I have removed CO2 before... pH was 7.5, now without it is 8.3:laugh2:



WaterLife said:


> That LCD thermometer is nice. Have you tested to see how accurate it is?


Yes, i have tested it - quite accurate. Good thing is that you can see the temp. from distance. 




WaterLife said:


> Does it use a wired probe that sits in the tank while the reading is stuck on the outside of the glass, or does it just detect through the glass?


It detect through the glass.



WaterLife said:


> Gonna be keeping all the Sulawesi in the same tank? Don't recall which ones, but some Sulawesi prefer different params. Harlequins are smaller, but I don't think competition is worrysome as long as there is plenty of food.


Yes, 3 species in this tank. I think they will be ok with this parameters.



WaterLife said:


> Looking at pics of Red Orchids vs White Orchids, I prefer the "more colorful" Red Orchids. Have you seen both in person? I haven't, so maybe the white orchids do look better (more "starry").


Never seen them in person. I can get Red orchids as well, but i decide to get white ones... For variation in colors (don't want all reds) 
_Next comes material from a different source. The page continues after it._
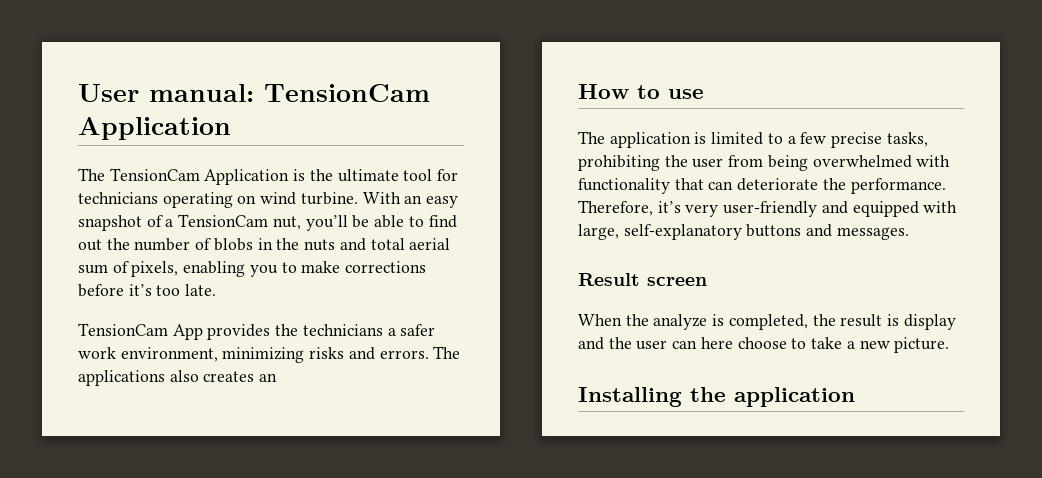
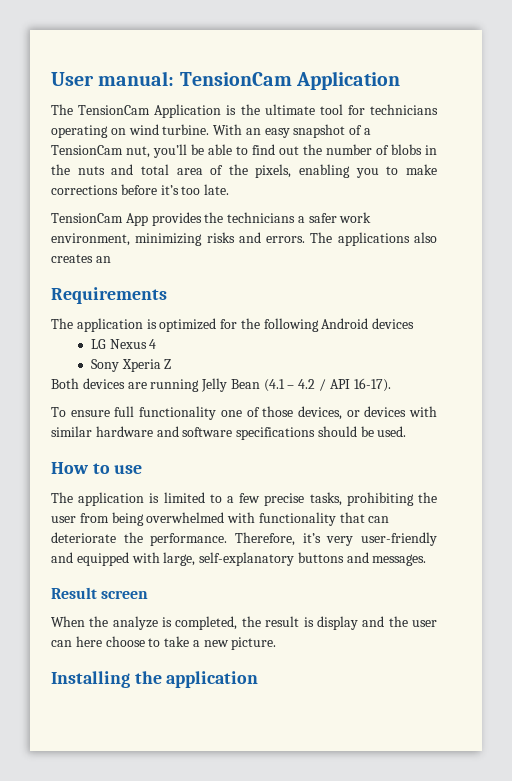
[409,238,451,250] [78,261,129,274] aerial sum of -> [176,164,248,175] area of the
(278, 377) none -> [51,287,167,304] [51,318,415,332] [90,339,157,349] [90,359,172,372] [51,378,391,392] [51,406,437,420] [51,426,407,440] // Requirements // The application is optimized for the following Android devices // LG Nexus 4 // Sony Xperia Z // Both devices are running Jelly Bean (4.1 – 4.2 / API 16-17). // To ensure full functionality one of those devices, or devices with similar hardware and software specifications should be used.

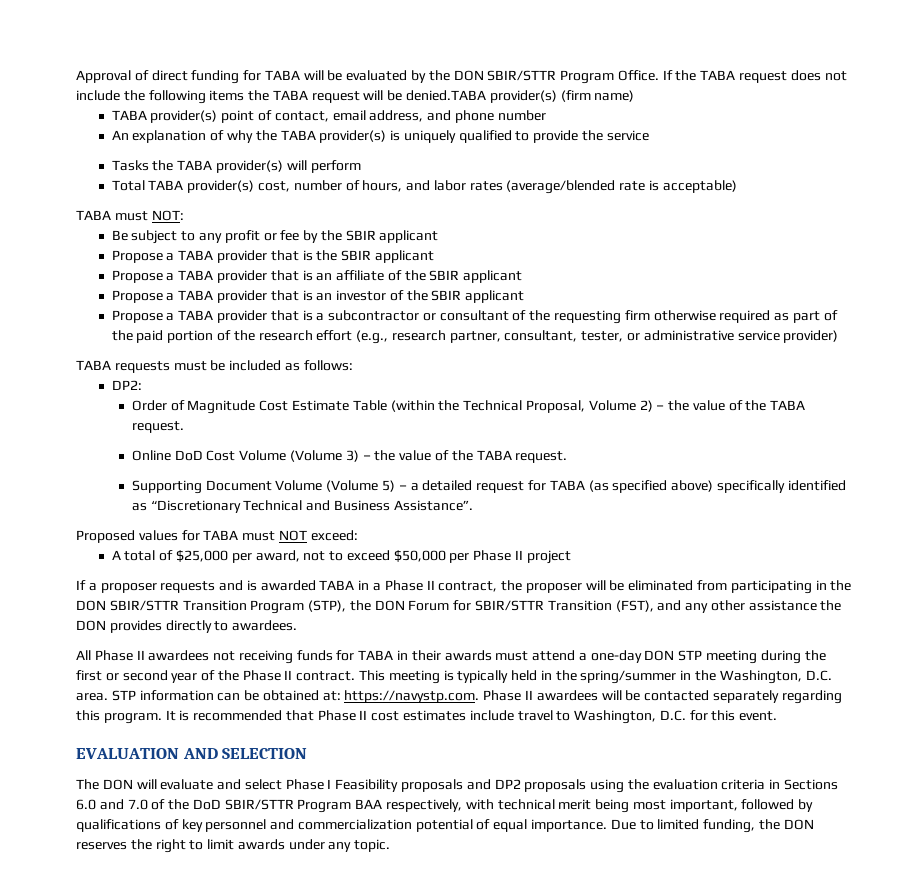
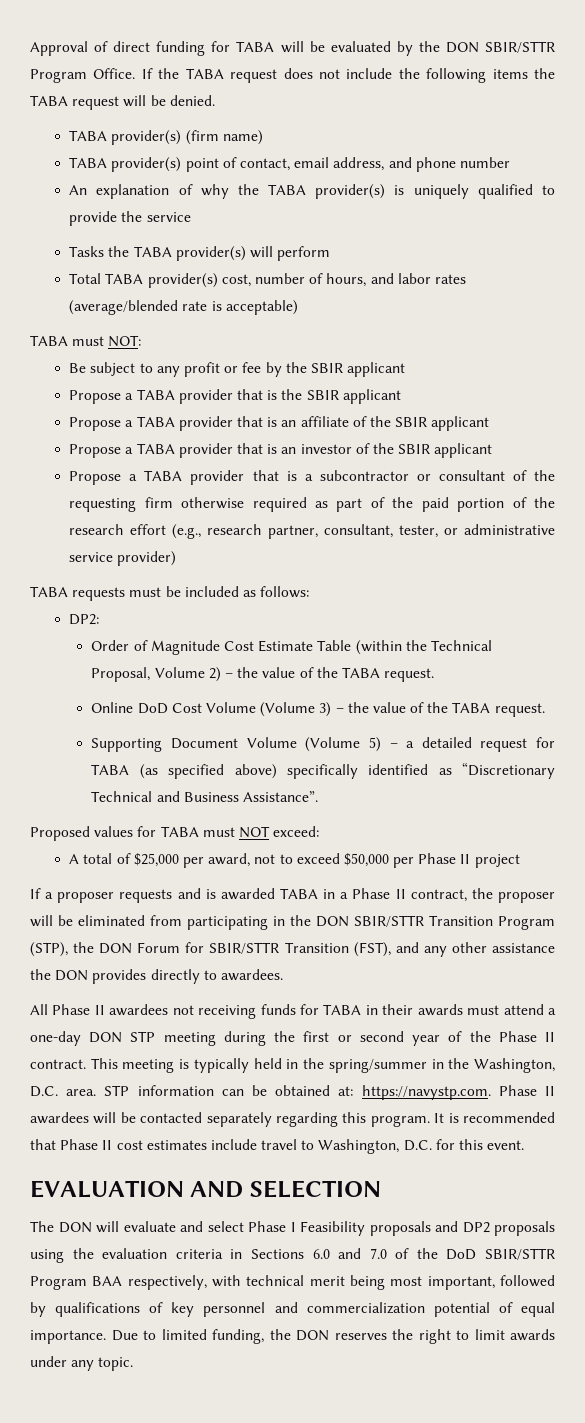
[406,90,487,101] denied.TABA -> [169,95,215,106] [69,130,108,141] denied. // TABA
I have added some Marimo slices... Have to mention that this shrimps are not interested for food i am giving to them. Most of the time they are still hiding under the rocks.:nerd:


----------



## Jaxfisher (Jun 2, 2013)

Cardinals are on my list! Keep us posted on how they do. Beautiful tank.


----------



## WaterLife (Jul 1, 2015)

Any updates? New shrimp additions?

How well do all the plants tolerate the higher temps that Sulawesi shrimp like?


----------



## shaman. (Oct 26, 2012)

Plants growing fine, didn't noticed this higher temp. affect the growth. 
New shrimps coming next month (I hope so)!


----------